ASTANA, March 28 (Reuters) - Kazakhstan's long-serving President Nursultan Nazarbayev made a rare reference to the succession on Friday, saying the time would come when he had to make way for a younger generation.

"I would like to clarify this nonsense that the first president, that is me, can stay in power for an unlimited number of terms," said Nazarbayev, 67, who has ruled Kazakhstan since it declared independence from the Soviet Union in 1991.

"That does not mean I will be here forever," he told Reuters in an interview. Nazarbayev last won election in 2005, securing 91 percent of the vote in a poll criticised by Western observers. Parliament last year voted to allow him to stay in office for an unlimited number of terms.

Speaking at his three-year-old palace in the new capital Astana, Nazarbayev noted that Kazakhstan's next presidential election would be held in 2012, then added:

"But I have been in this job for so many years and after all I might hand it over to the next generation, so to say, when I see that we need new, fresh people...this is an electoral process".

TABOO SUBJECT

The comment was unusual because discussion of the presidential succession is a taboo topic in Kazakhstan and Nazarbayev himself never normally refers to it.

The president, a former steelworker who became Communist leader of then-Soviet Kazakhstan in 1989, declined to say whom he considered a possible successor.

"We have a lot of them here ... I think I should not give any names now to avoid upsetting anyone," he said.

Diplomats describe Nazarbayev as a leader who carefully balances the interests of different groups among Kazakhstan's elite, shuffling key posts frequently to avoid any threats or rivalry.

Several of the president's family members hold key positions of influence. His eldest daughter Dariga has in the past been tipped as a possible successor, as has his son-in-law Timur Kulibayev, a powerful businessman.

The president dismissed criticism of Kazakhstan's fledgling democracy, saying his country had never had the opportunity to build any kind of democratic tradition under two centuries of Russian tsarism and then decades of Soviet rule.

"I would like to create a democracy like in America but where can I find enough Americans for that in Kazakhstan?" he joked. "Our general goal is to build a free civic society and a market social economy. We are moving towards it step by step."

Kazakhstan lies in a region full of authoritarian governments. Its neighbour Uzbekistan drew international condemnation after government troops opened fire on demonstrators in the town of Andizhan in May 2005, killing hundreds of people.

"No country around Kazakhstan can be called a real democracy," Nazarbayev said. "I think we have made the best progress in this short period of time in this respect."

ECONOMY FIRST

He added: "We have created an attractive, open and free market economy in our country. The main goal of our work has been based on the following principle: the economy first, and only then politics."

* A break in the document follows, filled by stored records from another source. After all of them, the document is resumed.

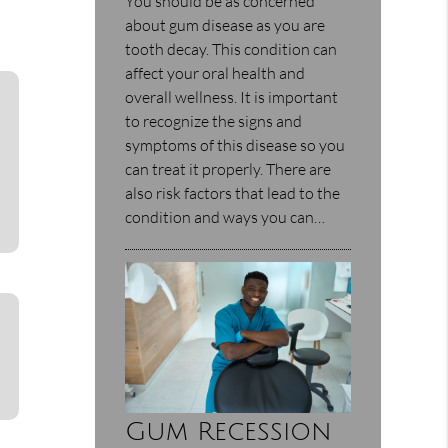
You should be as concerned
about gum disease as you are
tooth decay. This condition can
affect your oral health and
overall wellness. It is important
to recognize the signs and
symptoms of this disease so you
can treat it properly. There are
also risk factors that lead to the
condition and ways you can…
Gum Recession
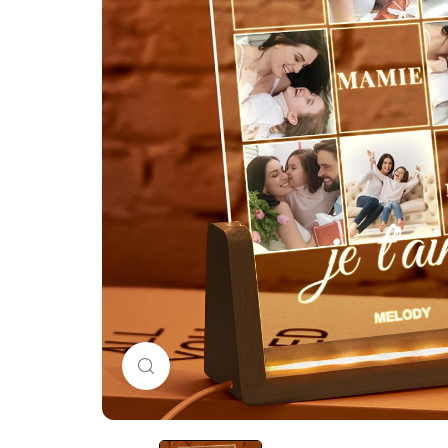
Click to enlarge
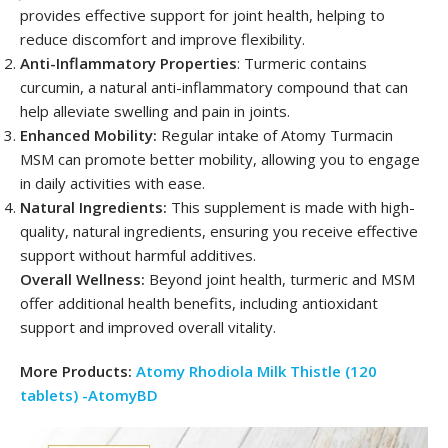
provides effective support for joint health, helping to
reduce discomfort and improve flexibility.
Anti-Inflammatory Properties
: Turmeric contains
curcumin, a natural anti-inflammatory compound that can
help alleviate swelling and pain in joints.
Enhanced Mobility:
Regular intake of Atomy Turmacin
MSM can promote better mobility, allowing you to engage
in daily activities with ease.
Natural Ingredients:
This supplement is made with high-
quality, natural ingredients, ensuring you receive effective
support without harmful additives.
Overall Wellness:
Beyond joint health, turmeric and MSM
offer additional health benefits, including antioxidant
support and improved overall vitality.
More Products:
Atomy Rhodiola Milk Thistle (120
tablets) -AtomyBD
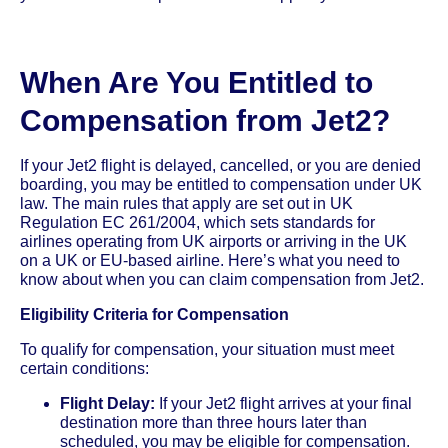
When Are You Entitled to
Compensation from Jet2?
If your Jet2 flight is delayed, cancelled, or you are denied
boarding, you may be entitled to compensation under UK
law. The main rules that apply are set out in UK
Regulation EC 261/2004, which sets standards for
airlines operating from UK airports or arriving in the UK
on a UK or EU-based airline. Here’s what you need to
know about when you can claim compensation from Jet2.
Eligibility Criteria for Compensation
To qualify for compensation, your situation must meet
certain conditions:
Flight Delay:
If your Jet2 flight arrives at your final
destination more than three hours later than
scheduled, you may be eligible for compensation.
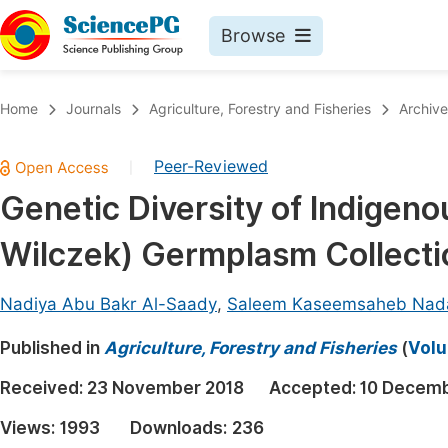
Browse
Journals By Subject
Book
Home
Journals
Agriculture, Forestry and Fisheries
Archive
Life Sciences, Agriculture & Food
Pu
Peer-Reviewed
|
Chemistry
Up
Genetic Diversity of Indigen
Medicine & Health
Pu
Wilczek) Germplasm Collecti
Materials Science
Pu
Mathematics & Physics
Up
Nadiya Abu Bakr Al-Saady
,
Saleem Kaseemsaheb Nad
Electrical & Computer Science
Pu
Published in
Agriculture, Forestry and Fisheries
(
Volu
Earth, Energy & Environment
Proc
Received:
23 November 2018
Accepted:
10 Decemb
Architecture & Civil Engineering
Even
Views:
1993
Downloads:
236
Education
Ev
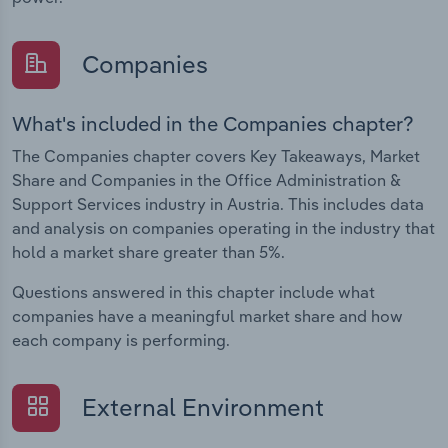
Companies
What's included in the Companies chapter?
The Companies chapter covers Key Takeaways, Market
Share and Companies in the Office Administration &
Support Services industry in Austria. This includes data
and analysis on companies operating in the industry that
hold a market share greater than 5%.
Questions answered in this chapter include what
companies have a meaningful market share and how
each company is performing.
External Environment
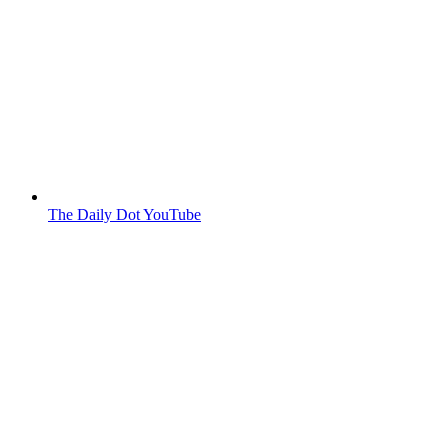
The Daily Dot YouTube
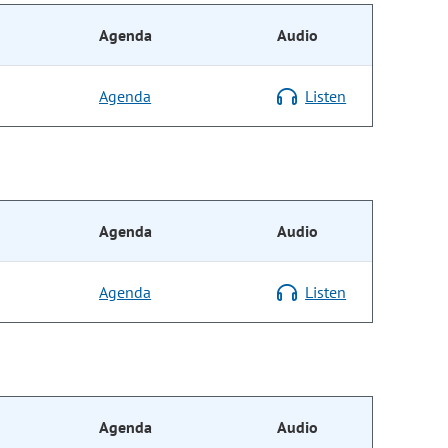
Agenda
Audio
Agenda
Listen
Agenda
Audio
Agenda
Listen
Agenda
Audio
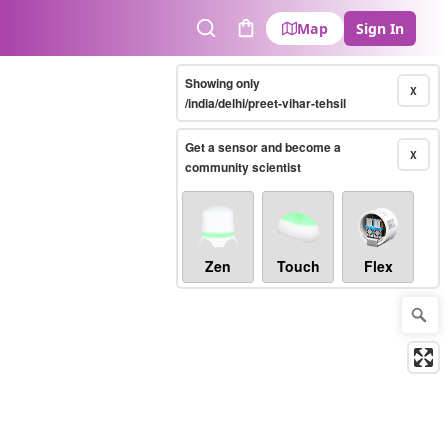
Map
Sign In
Search
Cart
Showing only
X
/india/delhi/preet-vihar-tehsil
Get a sensor and become a
X
community scientist
Zen
Touch
Flex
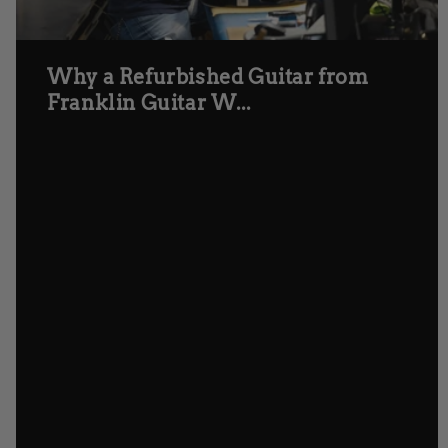
Why a Refurbished Guitar from
Franklin Guitar W...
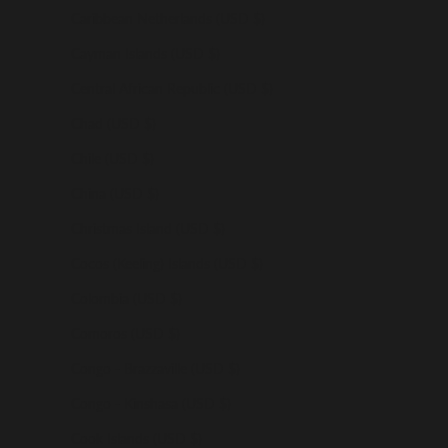
Caribbean Netherlands (USD $)
Cayman Islands (USD $)
Central African Republic (USD $)
Chad (USD $)
Chile (USD $)
China (USD $)
Christmas Island (USD $)
Cocos (Keeling) Islands (USD $)
Colombia (USD $)
Comoros (USD $)
Congo - Brazzaville (USD $)
Congo - Kinshasa (USD $)
Cook Islands (USD $)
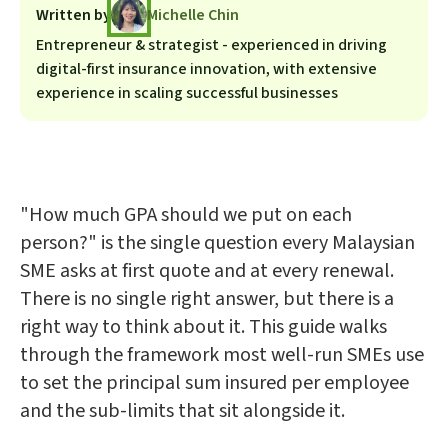
Written by
Michelle Chin
Entrepreneur & strategist - experienced in driving
digital-first insurance innovation, with extensive
experience in scaling successful businesses
"How much GPA should we put on each
person?" is the single question every Malaysian
SME asks at first quote and at every renewal.
There is no single right answer, but there is a
right way to think about it. This guide walks
through the framework most well-run SMEs use
to set the principal sum insured per employee
and the sub-limits that sit alongside it.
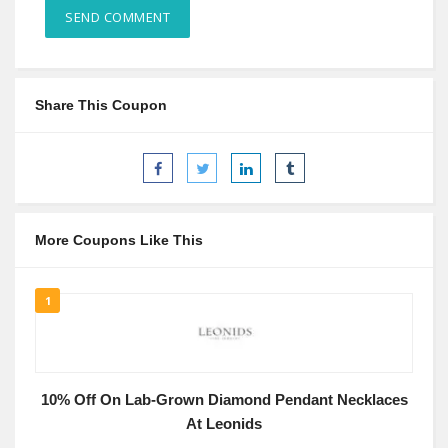
Share This Coupon
More Coupons Like This
1
10% Off On Lab-Grown Diamond Pendant Necklaces
At Leonids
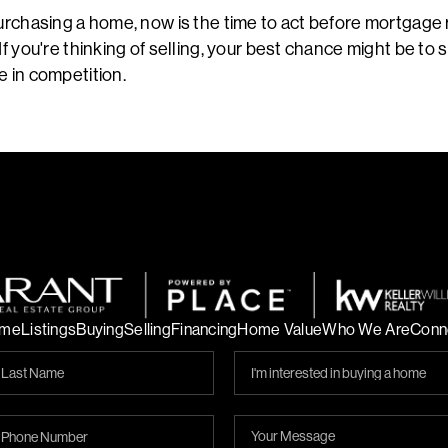
purchasing a home, now is the time to act before mortgage
If you're thinking of selling, your best chance might be to 
e in competition.
me
Listings
Buying
Selling
Financing
Home Value
Who We Are
Conn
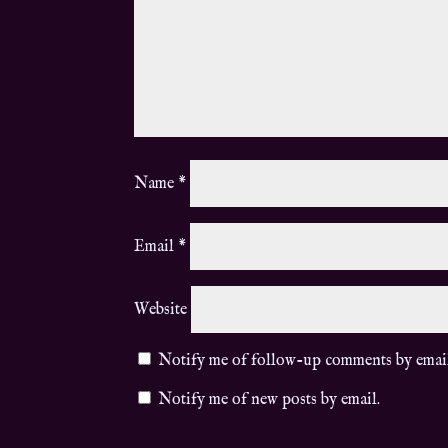
Name
*
Email
*
Website
Notify me of follow-up comments by emai
Notify me of new posts by email.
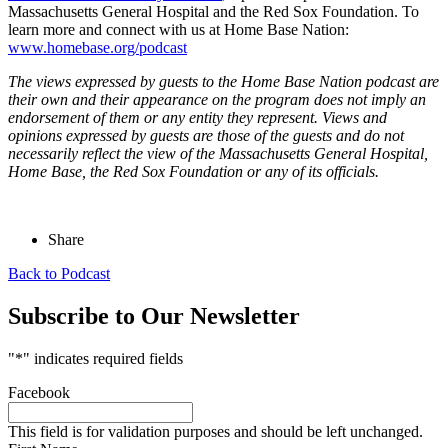
Massachusetts General Hospital and the Red Sox Foundation. To
learn more and connect with us at Home Base Nation:
www.homebase.org/podcast
The views expressed by guests to the Home Base Nation podcast are
their own and their appearance on the program does not imply an
endorsement of them or any entity they represent. Views and
opinions expressed by guests are those of the guests and do not
necessarily reflect the view of the Massachusetts General Hospital,
Home Base, the Red Sox Foundation or any of its officials.
Share
Back to Podcast
Subscribe to Our Newsletter
"
*
" indicates required fields
Facebook
This field is for validation purposes and should be left unchanged.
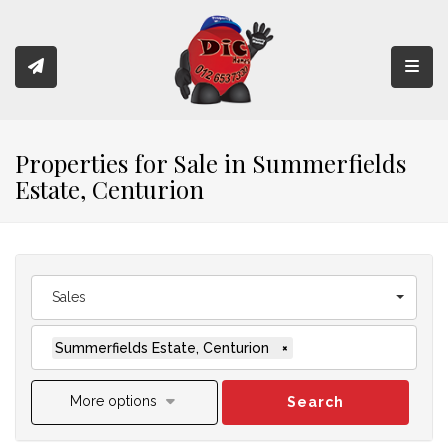
Toggl
Properties for Sale in Summerfields
Estate, Centurion
Sales
Summerfields Estate, Centurion
×
More options
Search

Giving clues about his own vision of how democracy should develop in Kazakhstan, a country full of steppe and desert and still populated partly by nomads, Nazarbayev said it would only have a "responsible electorate" when half the population were involved in small and medium-sized businesses.

He stressed the importance of maintaining and respecting the balance between Kazakhstan's diverse ethnic and religious communities.

About a quarter of the population are native Russians and the new capital Astana boasts a Catholic church, a synagogue and a Buddhist temple alongside its mosque for the majority Muslim worshippers.

Nazarbayev also appeared to suggest that with its diverse ethnic groups, Kazakhstan might not be ready for full-scale Western democracy.

"How many attempts have been made to instill U.S.-type democracy in African countries? And look at what it has led to...tribal warfare," he remarked.